El ruido y la furia

En pleno arranque de un 2023 que empezó extraño (quizás furioso, o camino hacia eso) debo dejar el auto en el taller. Cambia la rutina, no mucho, pero lo suficiente para volver a escuchar los ruidos del mundo. Porque no es el mismo mundo. Los veinte minutos de ida  y los veinte de vuelta se convierten en cuarenta entre la caminata, la espera y el trayecto del 501.

No quiere decir que desde el auto uno se deslice por los suburbios sobrevolando la locura  como un dios alado. La furia de la ciudad también fluye con el tránsito, en cada maniobra insensata, en los bocinazos, en la imperiosa necesidad de pasar primero a cualquier precio, en el peligroso sopor del celular que se lleva los ojos a otro lado. La atravesamos y nos atraviesa. Al menos en el auto pongo una música que atenúa y a veces le dibuja una sonrisa a la locura agresiva, mientras que la radio sólo parece contar lo que pasa en un mundo que no es mío.

Pero caminar es otra cosa. Uno lo olvida. Se arranca más temprano  hasta la parada, pero esa libertad que los pies agradecen se termina al enfrentarse al tráfico de la avenida y a la cola del colectivo. Luego, otro mundo. Arriba de un vehículo manejado por otro, por alguien que pertenece a una estirpe clásica, con su propia música y con derechos autoadquiridos por el tamaño de su nave. Una dimensión diferente en cada maniobra; un paisaje interno que cambia  en cada parada. Estudiantina con auriculares y docentes, mamás con niños y señores preparados para una jornada larga en la fábrica. Todos cargando sus vidas como pueden o, mejor dicho, como los dejan. Al fin la parada. Una nueva caminata, esta vez ruidosa y salvaje en el primer tramo con las urgencias del horario, luego más tranquila en las últimas cuadras de un barrio que no despertó del todo. Quizás el único tramo donde se escucha un tarareo interno que el ruido no alcanza a tapar. 

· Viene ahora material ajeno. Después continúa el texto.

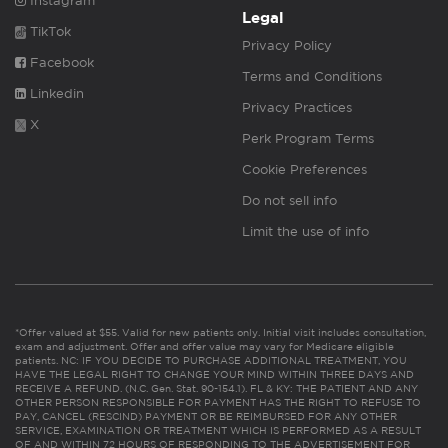
Instagram
Legal
TikTok
Privacy Policy
Facebook
Terms and Conditions
Linkedin
Privacy Practices
X
Perk Program Terms
Cookie Preferences
Do not sell info
Limit the use of info
*Offer valued at $55. Valid for new patients only. Initial visit includes consultation,
exam and adjustment. Offer and offer value may vary for Medicare eligible
patients. NC: IF YOU DECIDE TO PURCHASE ADDITIONAL TREATMENT, YOU
HAVE THE LEGAL RIGHT TO CHANGE YOUR MIND WITHIN THREE DAYS AND
RECEIVE A REFUND. (N.C. Gen. Stat. 90-154.1). FL & KY: THE PATIENT AND ANY
OTHER PERSON RESPONSIBLE FOR PAYMENT HAS THE RIGHT TO REFUSE TO
PAY, CANCEL (RESCIND) PAYMENT OR BE REIMBURSED FOR ANY OTHER
SERVICE, EXAMINATION OR TREATMENT WHICH IS PERFORMED AS A RESULT
OF AND WITHIN 72 HOURS OF RESPONDING TO THE ADVERTISEMENT FOR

Luego la rutina. Un mar de adolescencia y de burocracia insensata. Por ahora hablar un poco de literatura sigue siendo una tabla de salvación, algo que mantiene el ruido y la furia por lo menos un rato afuera, al acecho, como un vampiro que no puede entrar sin mi permiso.

Y la vuelta, a veces después de una triple jornada, ya entrada la noche. La caminata tranquila en el silencio de un barrio que se va descalzando de a poco. Hay que cruzar la estación y cuidarse de los apurados que no ven la hora de volver y no ven al resto. Paro a comprar algo fresco para encarar las últimas cuadras hasta la parada. Y en la última esquina el bocinazo urgente, interminable. Miro a mi derecha y lo veo como a dos cuadras, como en el aire, justo en el momento que una sombra negra intenta frenar y que se queda a mitad de camino. El golpe. Lo veo volar envuelto en un grito. Pega contra el cordón y luego contra un auto estacionado. La alarma se dispara. Gente que corre, gritos del accidentado mezclado con las voces de los que primero llegan. Una parálisis fría en la espalda. Más gente que llega. Al fin mis piernas se destraban y sigo hacia la parada. No puedo hacer nada. Mi cabeza se aleja llena de todos los ruidos que se quedaran conmigo por un rato largo. Pero eso no importa. Pienso en un pibe que se está peleando con la sombras, que se está jugando la vida arriba de una moto por dos mangos, en la furia que lo obliga a correr a mil sin medir las consecuencias.

En un par de días volveré con el auto. Tendré que pasar por esa esquina con la pregunta del destino de ese pibe, de su familia. Intentaré apagar el sonido brutal del mundo y la furiosa tristeza de su gente, eso que siempre va a estar, porque así es la ciudad misma y porque así somos los que reptamos por ella.